Срезав финкой ремни безопасности, я завязал ему руки за спиной, не забыл также и о ногах. Над кляпом тоже думал не долго, а просто содрал с него рубаху, покромсал на куски, опустился рядом.
— Рот открой, — проговорил я слабо шевелящемуся на земле чечену.
Тот замычал, пряча от меня избитое в кровь лицо.
— Рот открой, говорю, — дернул я его за волосы, нажал на челюстные мышцы, потом зажал нос.
Находясь на границе сознания, он поддался, и я тут же запихнул ему в рот тряпку. Когда набил поплотнее, он пришел в себя, засопративлялся. Пришлось дать ему еще разок по морде, чтобы успокоить.
Багажник открылся далеко не сразу. Смятая дверь сначала не поддавалась, и пришлось приложить немало усилий, чтобы распахнуть ее.

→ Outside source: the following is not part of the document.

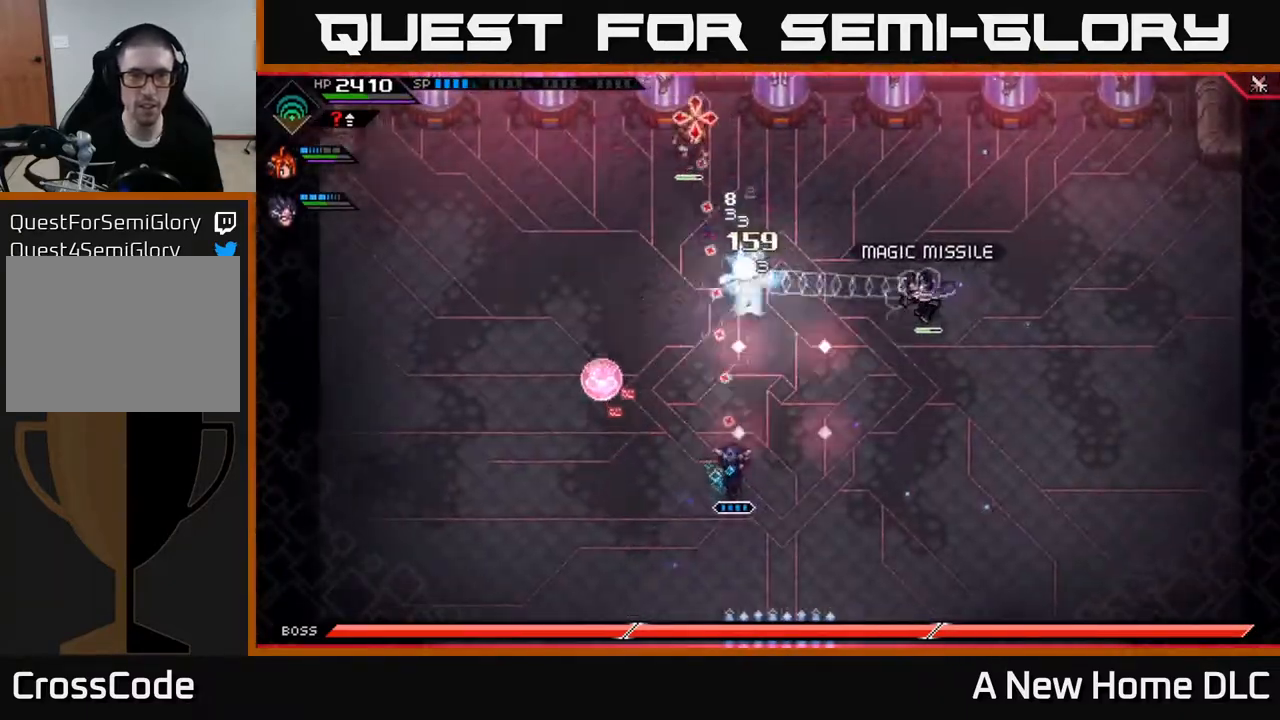
{"buttons": [], "left_stick": "down-right", "right_stick": "up", "events": [[83, "left_stick", "down-right"]]}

— Отъелся, мля… — пробурчал я, взваливая чечена на плечо, словно мешок картошки.
Грубо кинув его в багажное отделение, я захлопнул дверцу, а потом сел за руль и отправился вперед по дороге.
Несколько часов спустя
— Зря мы в это ввязались, — буркнул Женя, рассматривая чечена, привязанного к стулу.
Тот сидел, повесив голову, и, кажется, был без сознания.

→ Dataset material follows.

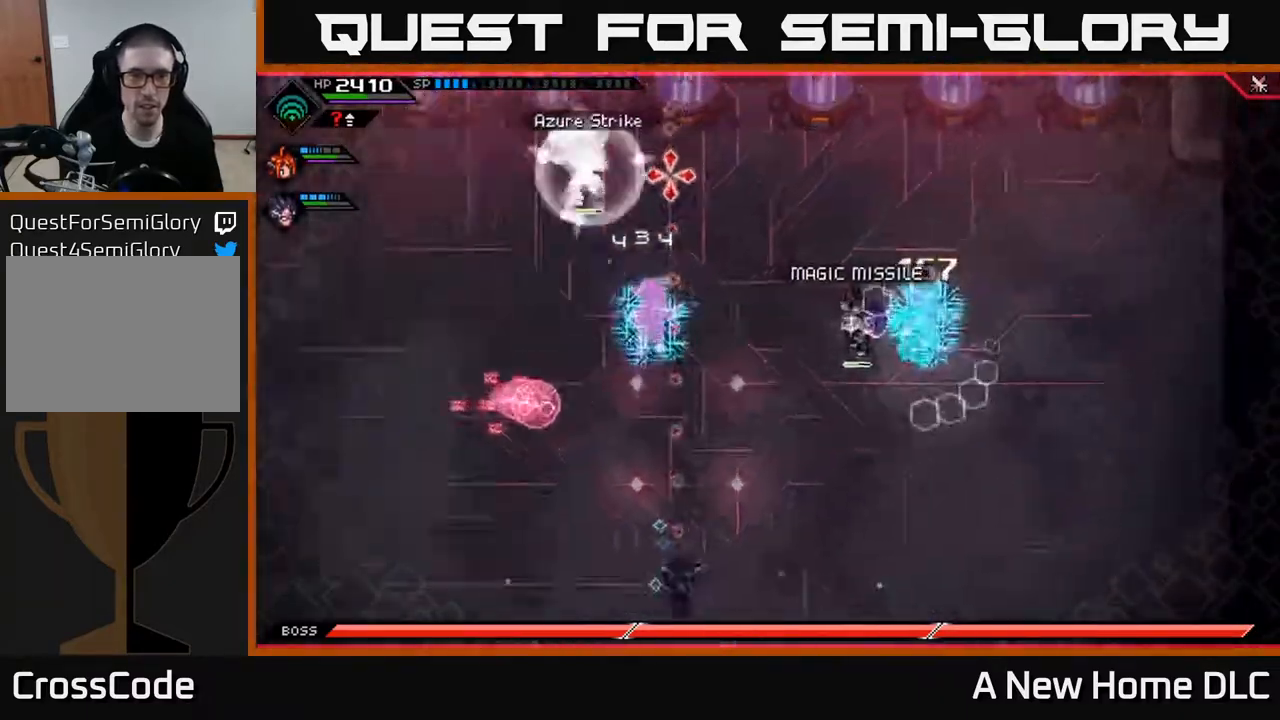
{"buttons": [], "left_stick": "right", "right_stick": "up", "events": [[350, "left_stick", "right"]]}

— Не можешь ты спокойно работать, Витя. Ой, не можешь, — добавил Корзун, закуривая сигарету.
Вернулся в город я почти под утро. Сразу поехал к Степанычу. К моему удивлению, у него дома собралась вся компания: были там Женя с Фимой, и даже Марина, не находившая себе места. Девушка приехала к старику вместе с Сомом. Сонный бандит потягивал кофе, приготовленный ему Степанычем. Как я узнал позже, они собрались вместе, чтобы начать мои поиски.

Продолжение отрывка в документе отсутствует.